Reed wants the unauthorized practice of law rule changed to open up certain areas of practice to nonlawyer professionals. They would be supervised by attorneys and analogous to nurse practitioners in the medical field.

Reed also thinks the legal field should embrace the opportunity to match clients and attorneys over the Internet. She offers as an example JustiServ, a website being developed by Harvard undergraduate Michael Gants (the son of Massachusetts Supreme Judicial Court Justice Ralph D. Gants ’80 and Northeastern Law Professor Deborah Ramirez ’81), whom Reed met at last spring’s conference. Expected to launch this year, the website will publish lawyers’ rates, allowing consumers to compare.
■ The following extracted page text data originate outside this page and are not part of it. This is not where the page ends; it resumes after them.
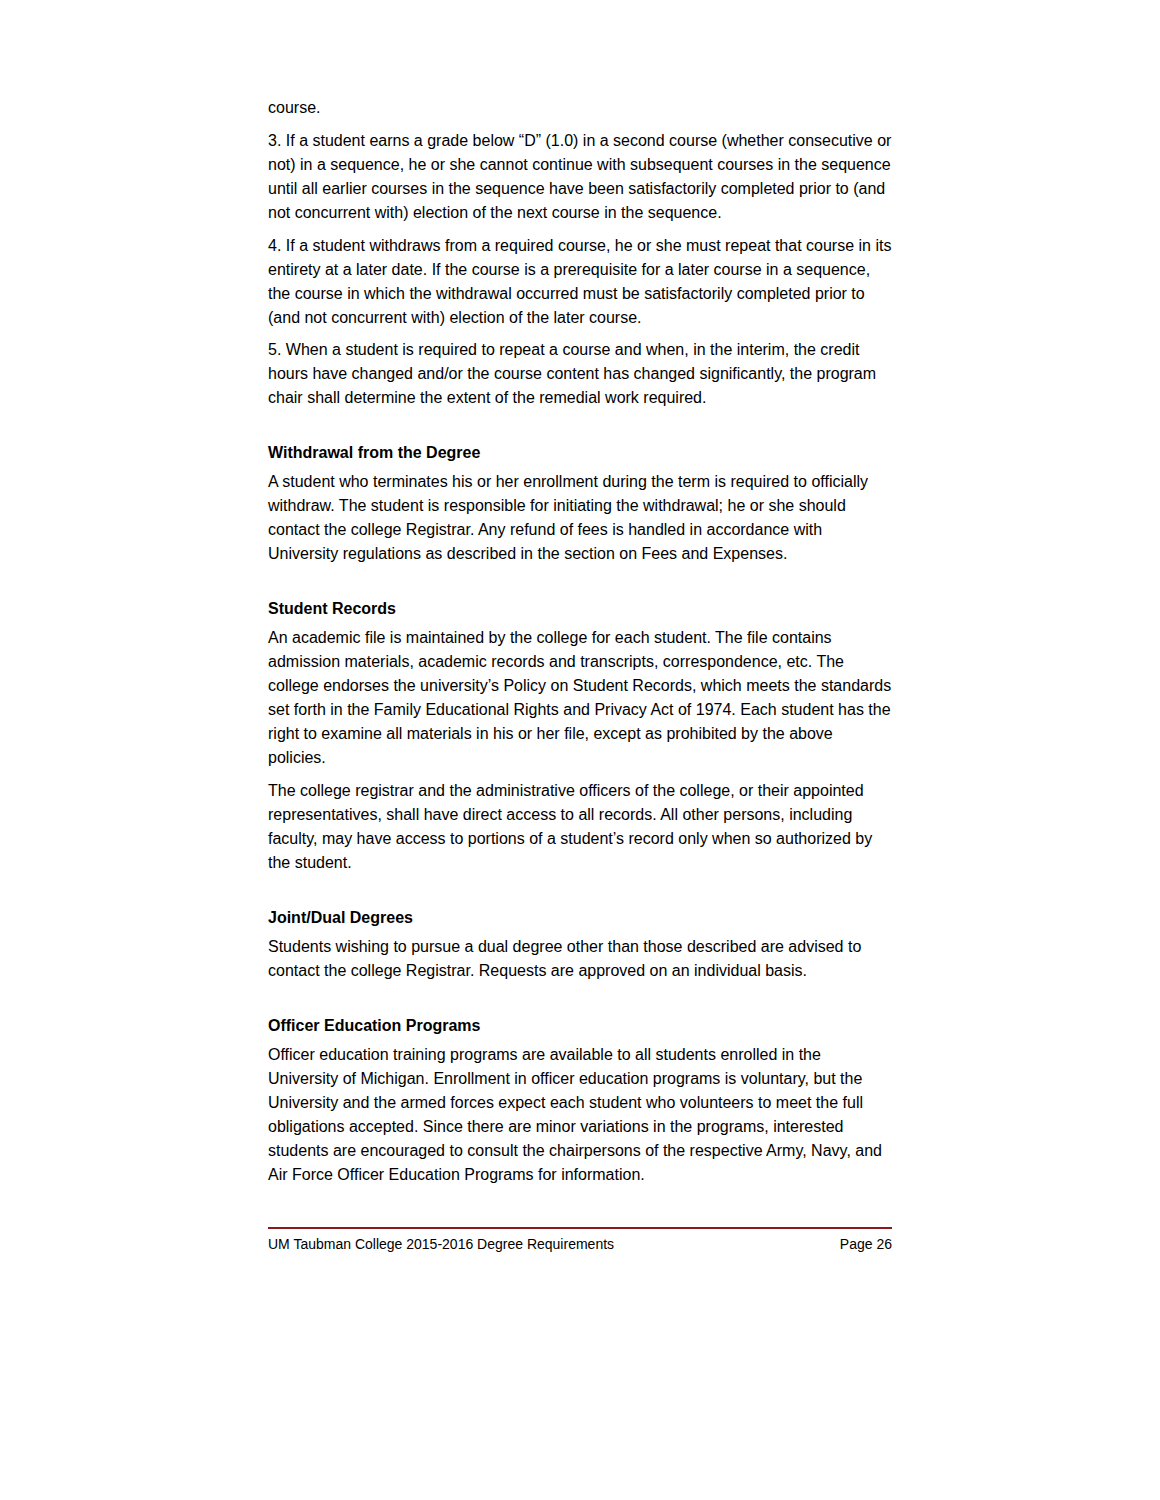course.
3. If a student earns a grade below “D” (1.0) in a second course (whether consecutive or not) in a sequence, he or she cannot continue with subsequent courses in the sequence until all earlier courses in the sequence have been satisfactorily completed prior to (and not concurrent with) election of the next course in the sequence.
4. If a student withdraws from a required course, he or she must repeat that course in its entirety at a later date. If the course is a prerequisite for a later course in a sequence, the course in which the withdrawal occurred must be satisfactorily completed prior to (and not concurrent with) election of the later course.
5. When a student is required to repeat a course and when, in the interim, the credit hours have changed and/or the course content has changed significantly, the program chair shall determine the extent of the remedial work required.
Withdrawal from the Degree
A student who terminates his or her enrollment during the term is required to officially withdraw. The student is responsible for initiating the withdrawal; he or she should contact the college Registrar. Any refund of fees is handled in accordance with University regulations as described in the section on Fees and Expenses.
Student Records
An academic file is maintained by the college for each student. The file contains admission materials, academic records and transcripts, correspondence, etc. The college endorses the university’s Policy on Student Records, which meets the standards set forth in the Family Educational Rights and Privacy Act of 1974. Each student has the right to examine all materials in his or her file, except as prohibited by the above policies.
The college registrar and the administrative officers of the college, or their appointed representatives, shall have direct access to all records. All other persons, including faculty, may have access to portions of a student’s record only when so authorized by the student.
Joint/Dual Degrees
Students wishing to pursue a dual degree other than those described are advised to contact the college Registrar. Requests are approved on an individual basis.
Officer Education Programs
Officer education training programs are available to all students enrolled in the University of Michigan. Enrollment in officer education programs is voluntary, but the University and the armed forces expect each student who volunteers to meet the full obligations accepted. Since there are minor variations in the programs, interested students are encouraged to consult the chairpersons of the respective Army, Navy, and Air Force Officer Education Programs for information.
UM Taubman College 2015-2016 Degree Requirements Page 26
This fall, Reed started in a new venture of her own, as chief operating officer and general counsel for MPM Capital, based in San Francisco and Boston. The life-sciences/biotech venture firm is backing cancer treatment initiatives and has already built and sold the company that created Sovaldi, a cure for hepatitis C.

“I love being thrown into new environments,” she says, “where you have to learn quickly to adapt.”